When they finally left, all four of them took turns standing up and hugging me, and all four of them reached into their wallets to tip me. I tried to wave them off but they insisted, and the first man who’d hugged me handed me forty dollars and said, “Please. You are an angel. Please take this.”
After they left I hid in the bathroom and cried because I couldn’t process all my thoughts and feelings.
Fast forward to three days ago, when my own partner and I showed up to a dinner reservation at a fancy-casual restaurant to celebrate our fifth anniversary. The whole time I was getting ready to leave, there was a worry in the back of my mind. The internet web form had asked if the reservation was celebrating anything in particular, and I’d selected “Anniversary.” I stood in the bathroom blow-drying my hair, wondering what I would do if we showed up, two women, and the host or the server took one look at us and the “Anniversary” designation on our reservation and refused to serve us. It’s not as ubiquitous anymore, but we’re still in the south, and these things still happen. Eight years of progressive leadership is over, and we’ve got another conservative despot in office who’s emboldening assholes everywhere.
It was on my mind the whole fifteen minutes it took to drive there. I didn’t mention it to my partner because I didn’t want to cast a shadow over the occasion. More than that, I didn’t want to jinx us, superstitious bastard that I am.
We walked into the restaurant. I told the hostess we had a reservation, gave her my last name.
She looked at her screen, then looked back at us. She smiled, broadly and genuinely, and said, “Happy anniversary! Your table is right this way.”

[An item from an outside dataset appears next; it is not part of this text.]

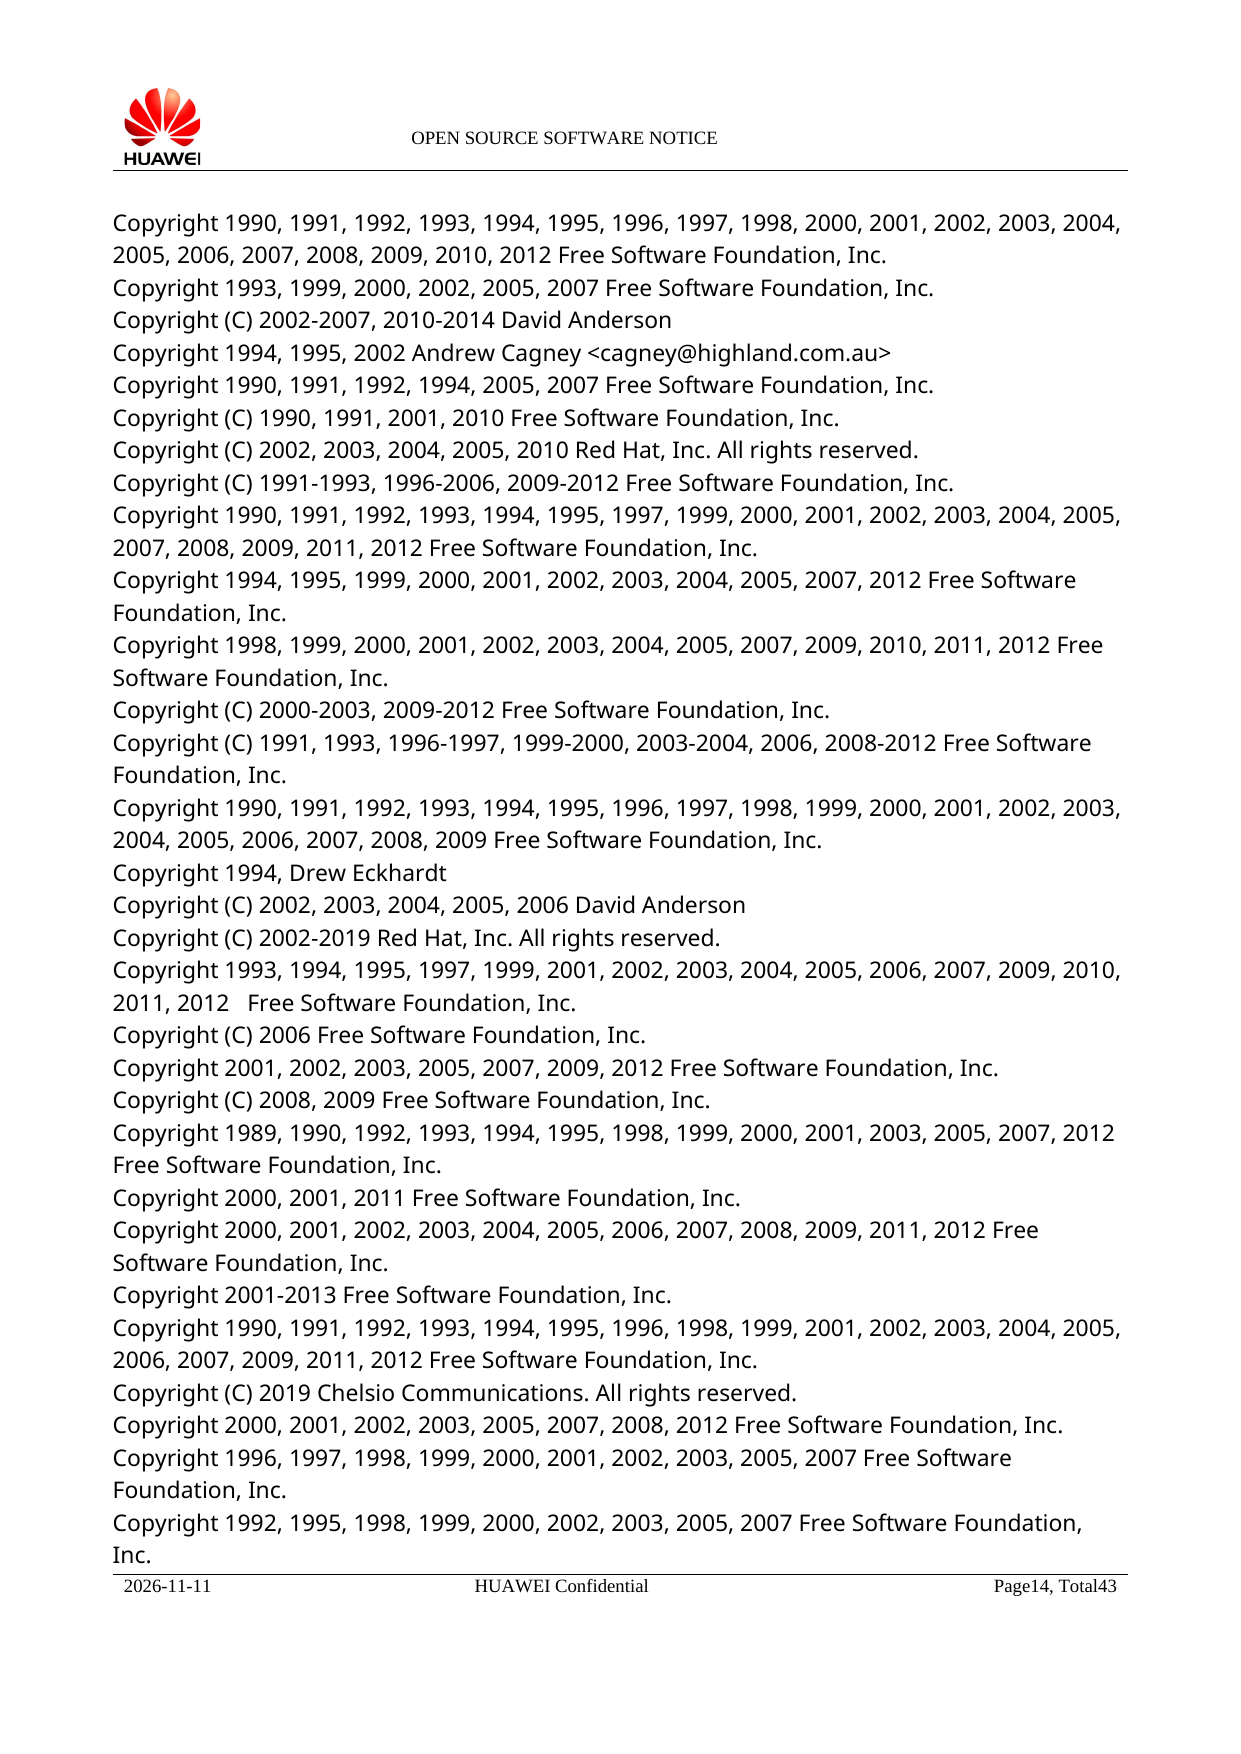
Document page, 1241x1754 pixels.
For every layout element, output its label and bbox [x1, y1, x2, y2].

Our server greeted us, said, “I heard you were celebrating!”
“It’s our anniversary,” Kellie said, and our server gasped, beaming.
“That’s great! Congratulations! How many years?”
And I finally breathed a sigh of relief, and I thought about those men at that restaurant ten years ago. I hope they’re still safe and happy, and I hope we all get the satisfaction of helping the world keep blooming into something that’s not so unrelentingly terrible all the time.